Stathacos is hereby using the synthetic and the organic to embody the telescoping cosmological structure itself, particularly those facets of structure which come into play in the construction of thought. The structure of the thinking organism is inherited, and as the organism develops, it forms particles and waves of synchronicity with the altogether separate structures of objects surrounding the organism itself. We call this synchronicity “comprehension” or “knowledge”, and it is composed by the intellect and intuition. Stathacos’ forms imply this synchronicity between the intellect/intuition and the environment of objects. The intellect and intuition are hunters of the object which at some point in our analysis becomes the object of the hunt. Stathacos in this case takes on the role of the hunter, intellectually and intuitively searching out and selecting objects that conform to specific shapes. Inked in the traditional hues of alchemy—purple, black, ivory, rose, alabaster and gold—these object-shapes are printed on fields of transparent glazes. As poised symbols in an alchemy of relations, each shape, color and rhythm cryptically alludes to the marks which link up to compose the Whole, or as the ancients thought, which contain within them the seeds of the divine.

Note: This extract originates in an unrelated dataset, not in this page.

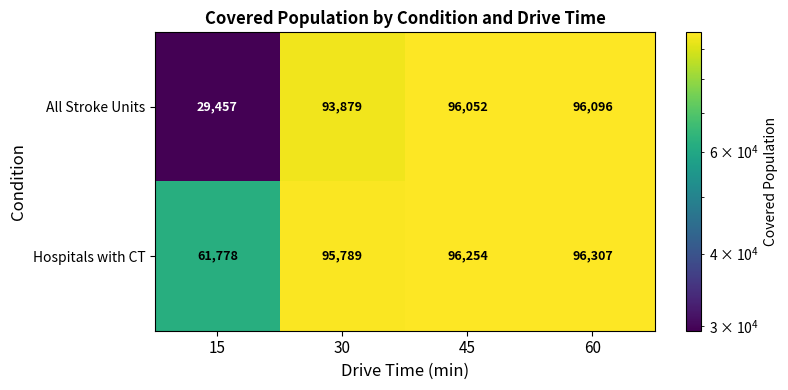

List the series in order of their overall mean, highest first.

Hospitals with CT, All Stroke Units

In this resect, Stathacos agrees with the Renaissance philosopher, Girodano Bruno, citing his comparison of the divine and human comprehension…

“…purple, alabaster and gold, meaning the purple of the divine power, the gold  of divine wisdom, the alabaster of divine beauty, in contemplation of which the Pythagoreans, Chaldeans, Platonists and others attempt to rise as best they can. The great hunter sees; he has understood as much as he can, and he himself becomes they prey; that is to say, this hunter set out for the prey and became himself the prey through the operation of his intellect, whereby he converted the apprehended objects into himself … and he becomes the prey by the operation of the will whose act converts him into the object.”4

Gold Ivy

 

 

 

 

 

 

 

 

 

 

 

 

 

 

 

 

 

Postscript:

The hunter transforms into the hunted; the lover into the loved; the artist becomes the art; the art becomes the act, the object, the thought. The human evolves into the divine. As comprehension is formed by the organism and the environment, so are the languages of humankind formed by all. The language of marks is what announces the environment, the organism and comprehension itself. The Whole becomes the object; the object becomes comprehension; comprehension becomes the comprehender; the comprehender becomes the language; the language becomes the Whole. This is the cyclic transformation that Stathacos calls the ouroborous—the motif of the snake eating its own tail. This is the continuum of life, the golden wheel, the cosmological scheme. All becomes the knowing, the being, the object, the mark. All becomes the reading of things.

 


1          .  William Carlos Williams, Collected Earlier Poems of William Carlos Williams (New York: New Directions, 1951).

2          .  Michel Foucault, The Order of Things: An Archeology of the Human Sciences (New York: Vintage Books, 1970), p. 26.

3          .  Ibid., p. 30.

4          .  Giordano Bruno, The Heroic Frenzies, Fourth Dialogue, 1584.